Copán is as far south as the Maya appear to have reached. Perhaps they were stymied by forbidding mountains and jungle. Perhaps they met resistance. As a result, even after the Maya invasion of Copán in the fifth century, Mosquitia was left to develop on its own. The two civilizations were not, however, isolated from each other. On the contrary, there was probably a vigorous trade between them, and possibly even warfare. From many bragging inscriptions of glorious combat and deeds, we know the Maya city-states were belligerent and engaged in frequent battles with each other and with their neighbors. These conflicts only intensified as the wealth and populations of the Maya city-states increased, swelling their hunger for resources.
In 2000, archaeologists found Quetzal Macaw’s tomb. For centuries, a bend in the Copán River had cut into the central acropolis of the city, and although its course was altered years ago, the old cutbank remained. The erosion had exposed layer upon layer of buildings erected as the city grew. Each main temple at Copán had been built over and around the previous one, creating a series of buildings nested together like Russian matryoshka dolls.

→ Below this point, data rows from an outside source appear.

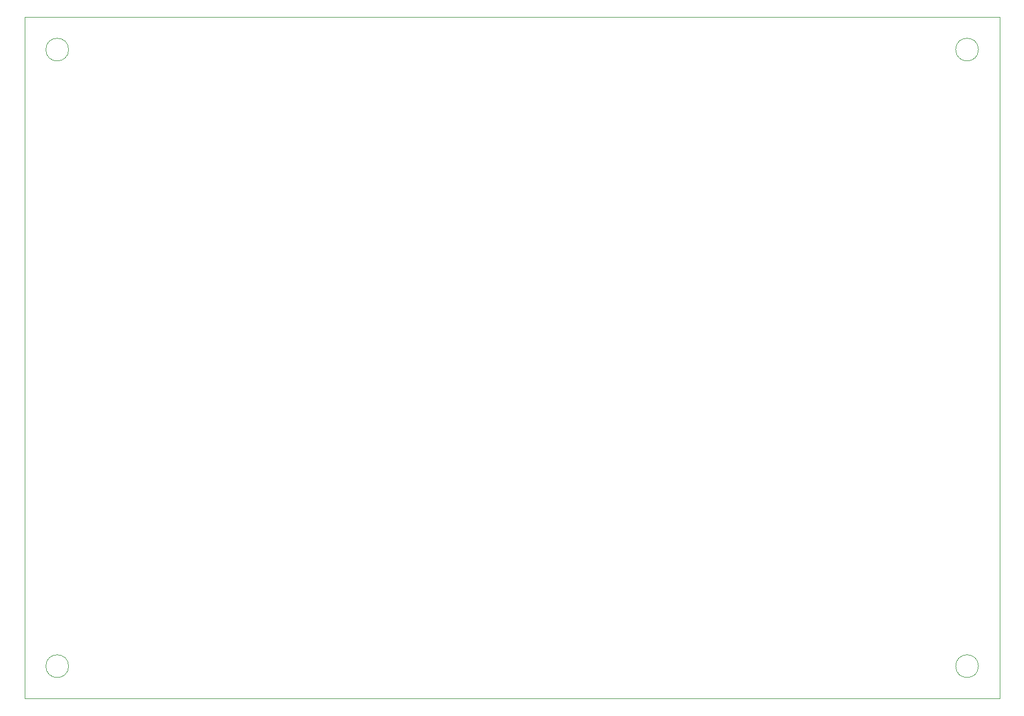
<source format=gbr>
%TF.GenerationSoftware,KiCad,Pcbnew,8.0.1*%
%TF.CreationDate,2024-05-22T11:23:19+02:00*%
%TF.ProjectId,Master,4d617374-6572-42e6-9b69-6361645f7063,rev?*%
%TF.SameCoordinates,Original*%
%TF.FileFunction,Profile,NP*%
%FSLAX46Y46*%
G04 Gerber Fmt 4.6, Leading zero omitted, Abs format (unit mm)*
G04 Created by KiCad (PCBNEW 8.0.1) date 2024-05-22 11:23:19*
%MOMM*%
%LPD*%
G01*
G04 APERTURE LIST*
%TA.AperFunction,Profile*%
%ADD10C,0.100000*%
%TD*%
G04 APERTURE END LIST*
D10*
X73750000Y-153000000D02*
G75*
G02*
X70250000Y-153000000I-1750000J0D01*
G01*
X70250000Y-153000000D02*
G75*
G02*
X73750000Y-153000000I1750000J0D01*
G01*
X213750000Y-58000000D02*
G75*
G02*
X210250000Y-58000000I-1750000J0D01*
G01*
X210250000Y-58000000D02*
G75*
G02*
X213750000Y-58000000I1750000J0D01*
G01*
X73750000Y-58000000D02*
G75*
G02*
X70250000Y-58000000I-1750000J0D01*
G01*
X70250000Y-58000000D02*
G75*
G02*
X73750000Y-58000000I1750000J0D01*
G01*
X67000000Y-53000000D02*
X217000000Y-53000000D01*
X217000000Y-158000000D01*
X67000000Y-158000000D01*
X67000000Y-53000000D01*
X213750000Y-153000000D02*
G75*
G02*
X210250000Y-153000000I-1750000J0D01*
G01*
X210250000Y-153000000D02*
G75*
G02*
X213750000Y-153000000I1750000J0D01*
G01*
M02*

</source>
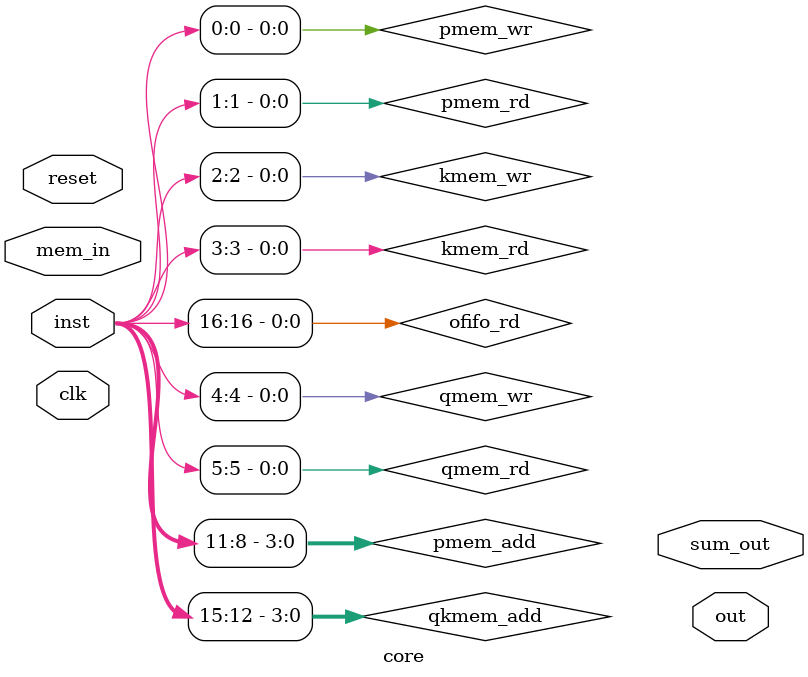
<source format=v>
module core (clk, sum_out, mem_in, out, inst, reset);

parameter col = 8;
parameter bw = 8;
parameter bw_psum = 2*bw+4;
parameter pr = 16;

output [bw_psum+3:0] sum_out;
output [bw_psum*col-1:0] out;
wire   [bw_psum*col-1:0] pmem_out;
input  [pr*bw-1:0] mem_in;
input  clk;
input  [16:0] inst; 
input  reset;

wire  [pr*bw-1:0] mac_in;
wire  [pr*bw-1:0] kmem_out;
wire  [pr*bw-1:0] qmem_out;
wire  [bw_psum*col-1:0] pmem_in;
wire  [bw_psum*col-1:0] fifo_out;
wire  [bw_psum*col-1:0] sfp_out;
wire  [bw_psum*col-1:0] array_out;
wire  [col-1:0] fifo_wr;
wire  ofifo_rd;
wire [3:0] qkmem_add;
wire [3:0] pmem_add;

wire  qmem_rd;
wire  qmem_wr; 
wire  kmem_rd;
wire  kmem_wr; 
wire  pmem_rd;
wire  pmem_wr; 

assign ofifo_rd = inst[16];
assign qkmem_add = inst[15:12];
assign pmem_add = inst[11:8];

assign qmem_rd = inst[5];
assign qmem_wr = inst[4];
assign kmem_rd = inst[3];
assign kmem_wr = inst[2];
assign pmem_rd = inst[1];
assign pmem_wr = inst[0];

assign mac_in  = inst[6] ? kmem_out : qmem_out;
assign pmem_in = fifo_out;

mac_array #(.bw(bw), .bw_psum(bw_psum), .col(col), .pr(pr)) mac_array_instance (
        .in(mac_in), 
        .clk(clk), 
        .reset(reset), 
        .inst(inst[7:6]),     
        .fifo_wr(fifo_wr),     
	.out(array_out)
);

ofifo #(.bw(bw_psum), .col(col))  ofifo_inst (
        .reset(reset),
        .clk(clk),
        .in(array_out),
        .wr(fifo_wr),
        .rd(ofifo_rd),
        .o_valid(fifo_valid),
        .out(fifo_out)
);


sram_w16 #(.sram_bit(pr*bw)) qmem_instance (
        .CLK(clk),
        .D(mem_in),
        .Q(qmem_out),
        .CEN(!(qmem_rd||qmem_wr)),
        .WEN(!qmem_wr), 
        .A(qkmem_add)
);

sram_w16 #(.sram_bit(pr*bw)) kmem_instance (
        .CLK(clk),
        .D(mem_in),
        .Q(kmem_out),
        .CEN(!(kmem_rd||kmem_wr)),
        .WEN(!kmem_wr), 
        .A(qkmem_add)
);

sram_w16 #(.sram_bit(col*bw_psum)) psum_mem_instance (
        .CLK(clk),
        .D(pmem_in),
        .Q(pmem_out),
        .CEN(!(pmem_rd||pmem_wr)),
        .WEN(!pmem_wr), 
        .A(pmem_add)
);

endmodule

</source>
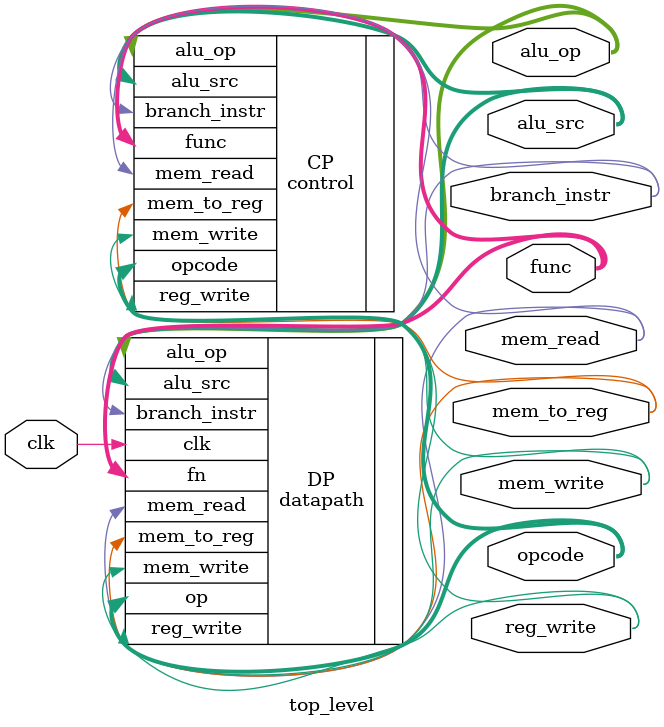
<source format=v>
`timescale 1ns / 1ps
module top_level(
    input clk,
	  output mem_read,output mem_write,output mem_to_reg,output reg_write,output branch_instr,
	 output[1:0] alu_op,alu_src,
	 output[5:0] opcode,
	 output[10:0] func

    );
	 
	
	datapath DP(
		 .clk(clk),
		 .alu_op(alu_op),
		 .mem_read(mem_read),
		 .mem_write(mem_write),
		 .reg_write(reg_write),
		 .alu_src(alu_src),
		 .mem_to_reg(mem_to_reg),
		 .branch_instr(branch_instr),
		 .op(opcode),
		 .fn(func)
    );
	 
	 control CP(
		 .opcode(opcode),
		 .func(func),
		 .alu_op(alu_op),
		 .mem_read(mem_read),
		 .mem_write(mem_write),
		 .reg_write(reg_write),
		 .alu_src(alu_src),
		 .mem_to_reg(mem_to_reg),
		 .branch_instr(branch_instr)
    );

endmodule

</source>
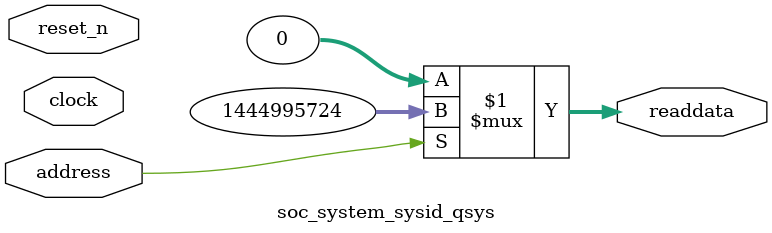
<source format=v>

`timescale 1ns / 1ps
// synthesis translate_on

// turn off superfluous verilog processor warnings 
// altera message_level Level1 
// altera message_off 10034 10035 10036 10037 10230 10240 10030 

module soc_system_sysid_qsys (
               // inputs:
                address,
                clock,
                reset_n,

               // outputs:
                readdata
             )
;

  output  [ 31: 0] readdata;
  input            address;
  input            clock;
  input            reset_n;

  wire    [ 31: 0] readdata;
  //control_slave, which is an e_avalon_slave
  assign readdata = address ? 1444995724 : 0;

endmodule




</source>
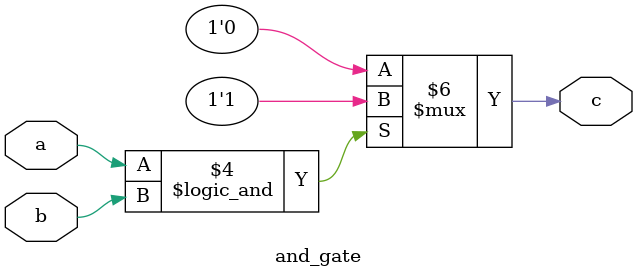
<source format=v>
module   and_gate(output reg c,input a,b);

always @(*) begin
    
    if (a ==1'b1 && b==1'b1) begin
        c=1'b1;
    end else begin
        c=1'b0;
    end

end

endmodule

// output is zero , when of the input is zero
</source>
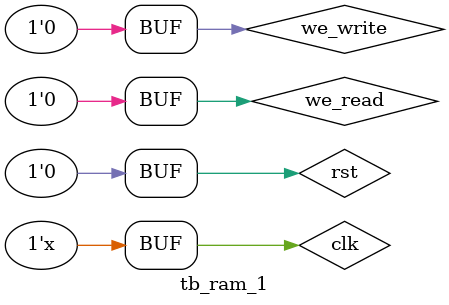
<source format=sv>
`timescale 1ns / 10ps
module tb_ram_1;

reg clk = 1'b0;
reg rst = 1'b1;
reg we_write;
reg we_read;
reg [15:0] addr_w;
reg [15:0] addr_r;
reg [15:0] next_addr_r;
reg [15:0] next_addr_w;
reg [15:0] next_addr_w_2;
reg [15:0] din_w;
reg [15:0] din_r;
reg [15:0] dout_w;
reg [15:0] dout_r;
reg [15:0] counter;
reg [15:0] proc_output1;
reg [15:0] proc_output2;
reg [15:0] prev_dout;

//sincos generation

localparam CLK_PERIOD = 10;
localparam signed [15:0] PI_POS = 16'b0110_0100_1000_1000;
localparam signed [15:0] PI_NEG = 16'b1001_1011_0111_1000;
localparam PHASE_INC = 256;

reg signed [15:0] phase = 0;
wire signed [14:00] cos,sin;


sincos sincos_inst(
	.clk(clk),
	.phase(phase),
	.cos(cos),
	.sin(sin)
);



//insantiate ram



memory_writing READ (
	.clk(clk),
	.addr(addr_r),
	.we(we_read),
	.din(din_r),
	.dout(dout_r)
);

memory_writing DUT (
    .clk(clk),
    .we(we_write),
    .addr(next_addr_w),
    .din(proc_output1),
    .dout(dout_w)
);

processor mod1 (
	.clk(clk),
	.input_sig(dout_r),
	.delay(16'b0000000000000101),
	.output_sig(proc_output1)
);



always #5 clk = ~clk;

//test sequence


always @(posedge clk) begin 
	addr_r <= addr_r + 1'b1;
	addr_w <= addr_r;
	next_addr_w <= addr_w;
	next_addr_w_2 <= next_addr_w;
	//depending on the delay of the processor, adjust the numbe ro fdelayed cycles here	

end

initial begin

	we_read =1'b0;
	we_write = 1'b0;
	addr_r =1'b0;
	addr_w = 1'b0;
	
	clk = 1'b0;
	rst = 1'b1;
	rst = #(CLK_PERIOD*10) 1'b0;

//	$writememh("output.mem", DUT.mem);
end

always begin
	clk = #(CLK_PERIOD/2) ~clk;
end


always @(posedge clk)
begin
	if(rst) begin
		phase <= 0;
	end else begin
	
		if(phase + PHASE_INC < PI_POS) begin
			phase <= phase + PHASE_INC;
		end else begin
			phase <= PI_NEG;
		end
	end
end






endmodule
</source>
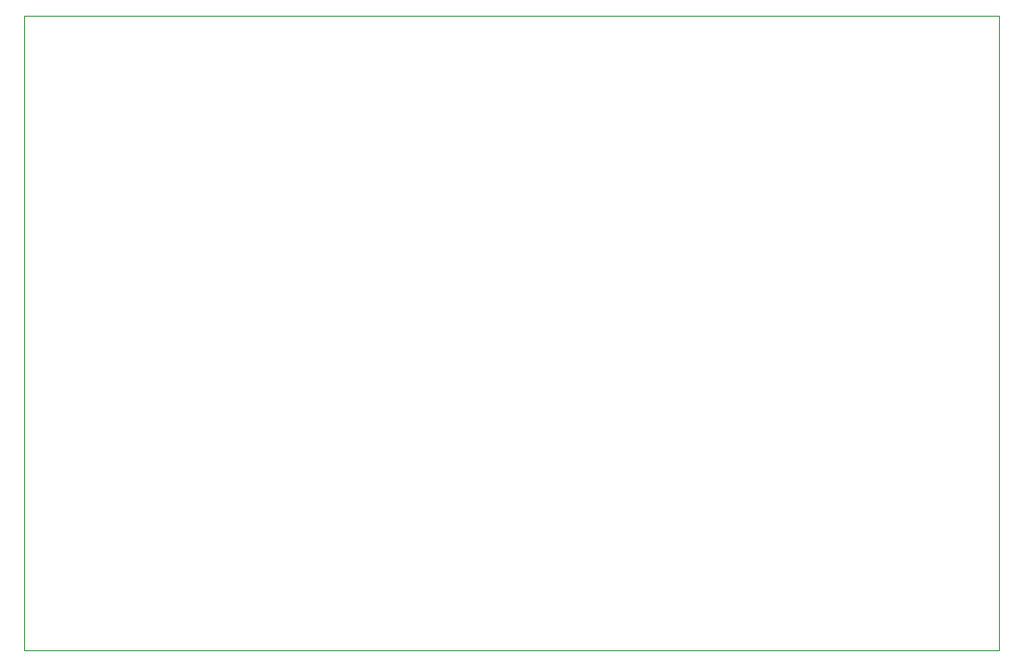
<source format=gbo>
G04 EAGLE Gerber X2 export*
%TF.Part,Single*%
%TF.FileFunction,Other,Silk screen Bottom*%
%TF.FilePolarity,Positive*%
%TF.GenerationSoftware,Autodesk,EAGLE,9.0.0*%
%TF.CreationDate,2019-03-06T05:58:58Z*%
G75*
%MOMM*%
%FSLAX34Y34*%
%LPD*%
%AMOC8*
5,1,8,0,0,1.08239X$1,22.5*%
G01*
%ADD10C,0.000000*%


D10*
X110000Y140000D02*
X1000000Y140000D01*
X1000000Y720000D01*
X110000Y720000D01*
X110000Y140000D01*
M02*

</source>
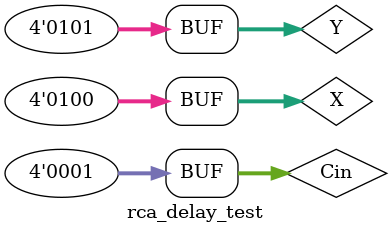
<source format=v>
`timescale 1ns / 1ps


module rca_delay_test;

	// Inputs
	reg [3:0] X;
	reg [3:0] Y;
	reg [3:0] Cin;

	// Outputs
	wire [3:0] S;
	wire Cout;

	// Instantiate the Unit Under Test (UUT)
	rca_delay uut (
		.X(X), 
		.Y(Y), 
		.Cin(Cin), 
		.S(S), 
		.Cout(Cout)
	);

	initial begin
	$monitor( $time, ", X = %b, Y = %b, Cin = %b, S = %b, Cout = %b", X,Y,Cin,S,Cout);
		// Initialize Inputs
		X = 0;
		Y = 0;
		Cin = 0;

		// Wait 100 ns for global reset to finish
		
		/*#100; // For 8s
		X = 3;
		Y = 4;
		Cin = 0;*/
		
		#100 // For 4s
		X = 4;
		Y = 5;
		Cin = 1;
        
		// Add stimulus here

	end
      
endmodule


</source>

In a feat of clever detective work, archaeologists located the tomb by examining the cutaway embankment and identifying the original floor of the oldest building platform. They then tunneled in from the cutbank, following the floor, until they came to a filled-in staircase that led up into the original temple, which had been covered over by eight subsequent temples. They cleared the staircase and found at the top a sumptuous burial chamber containing the skeleton of a man. He was about five feet six inches tall and between fifty-five and seventy years old. Inscriptions, grave offerings, and other evidence confirmed this was the tomb of Quetzel Macaw.